The last Type of Guy

The Good Guy
YES...it is not a myth or an urban legend. So ladies do not feel depressed or think that you will never find Mr. Right...he is out there. My queen has found him and so has my mom. So, no the odds are not with you...but like any good deal...you have to KEEP SEARCHING!
Happy Dating!

Monday, August 10, 2009

NOW I know why your single!!!!!



I want to go on the record to state the I think that the dating sites out there are fabulous for many reasons. I have personally met some wonderful people that I have remained friends with, that I would not have had the wonderful opportunity to meet otherwise. I have also met some great people through my friends that are on dating sites...so, my critique of these sites and the interesting people (and I do say that "tongue in cheek") that are on it is not really meant to be completely negative. BUT what the FUCK is going on!!!!?????

For one...there is a profile....yes, that little thing that you fill out when you hit.."register for this site". This is the area (for those of you who are fucking clueless and think that this box is meant for blah blah blah...shit) where you talk about yourself. Think of this as the first conversation with your potential life mate...or date...or fuck buddie if that is what you are looking for** side convo here....please refer to a future blog on this topic of FUCK BUDDIES**.
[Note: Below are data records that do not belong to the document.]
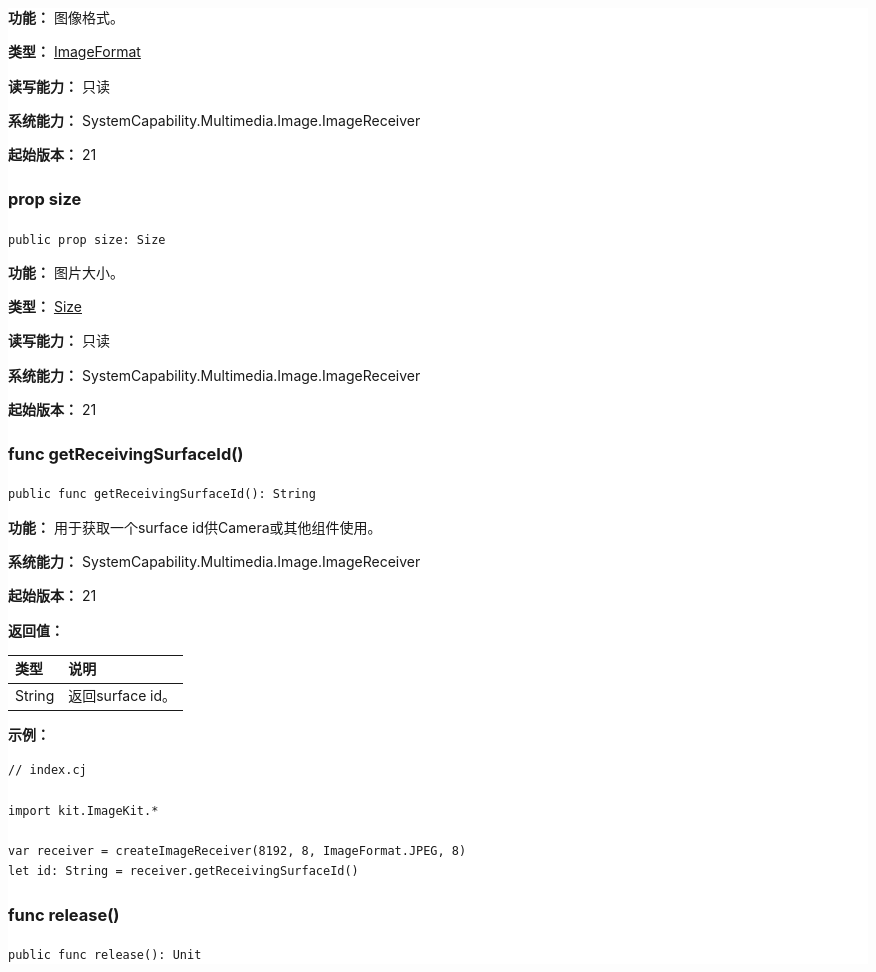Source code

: **功能：** 图像格式。

**类型：** [ImageFormat](#enum-imageformat)

**读写能力：** 只读

**系统能力：** SystemCapability.Multimedia.Image.ImageReceiver

**起始版本：** 21

### prop size

```cangjie
public prop size: Size
```

**功能：** 图片大小。

**类型：** [Size](#class-size)

**读写能力：** 只读

**系统能力：** SystemCapability.Multimedia.Image.ImageReceiver

**起始版本：** 21

### func getReceivingSurfaceId()

```cangjie
public func getReceivingSurfaceId(): String
```

**功能：** 用于获取一个surface id供Camera或其他组件使用。

**系统能力：** SystemCapability.Multimedia.Image.ImageReceiver

**起始版本：** 21

**返回值：**

|类型|说明|
|:----|:----|
|String|返回surface id。|

**示例：**



```cangjie
// index.cj

import kit.ImageKit.*

var receiver = createImageReceiver(8192, 8, ImageFormat.JPEG, 8)
let id: String = receiver.getReceivingSurfaceId()
```

### func release()

```cangjie
public func release(): Unit
```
So, in this "all about me" box is where you might talk about your love of food, fish, dogs, quiet walks on the beach, how you love to cuddle, and possibly where you may add that you have 7 years of drama with your baby's mamma...OR NOT!!

This box is where most of us get a small glimpse into the life of a psycho before we know that he is psycho **or her...men, please don't think that I do not believe that women do not falsify their boxes too<------I made a funny :).

Listen up...just in case you are not sure about this, let me lay this on the line...MOST PEOPLE READ YOUR BOX...so lieing about the amount of children you have, whether or not you are still married, how you hate dogs, or that you expect your significant other to take care of you fully .is not cool.

THIS IS WHY YOU ARE STILL SINGLE people. Do NOT lie. Tell it how it is...tell people the truth, they will eventually figure it out....so if you don't want anymore children...do not add "not decided...or maybe...or we'll talk about it later"...say..."I HATE children, and the thought of having to pay for the little shit for the next 23 years cause I cannot stand the sight of your face anymore, makes me want to run in front of a moving 18 wheeler carrying acid". <-----this is honesty!! Yes, it may turn a few off...you may not get as many men and women wanting to try a first date with you, but come on....you really don't right now anyway....so what do you have to loose?

So instead of writing this...

hi, I am a 32 year old man that is tired of the games. I like to have fun, but I have a soft side too. I am looking for a girl that is ready for something more serious. I do not want to rush into anythig right away, but want to see where things go. I have a 3 year old daughter that is the love of my life, I see her as much as I can! So, if you are ready for a real man, like to have fun, but can appreciate family time...message me.

Write this....

Yo sexy ladies....I am a 32 year old BOY that hates all the drama that girls bring to a relationship. I have dated many girls but realize that you are all fucking crazy. I LOVE to party with my boys and do it as much as I can. I will give you the as much time as I want to...but don't think that you are going to go out too...I want you there for me when I WANT YOU! I hate being in a relationship, cause I hate having to answer to anyone. So, I would like to fuck you as much as possible (if your good), and if I want to keep you around, I may let you think we are dating. I have a child that I see when I am not out with my boys. I see her cause I pay her bitch ass mom child support and it is court ordered. So....if you want a man that can make you cum three ways Sunday...and you are o.k. with me calling you for a booty call at 3 am when I am done with my boys....drop me a line.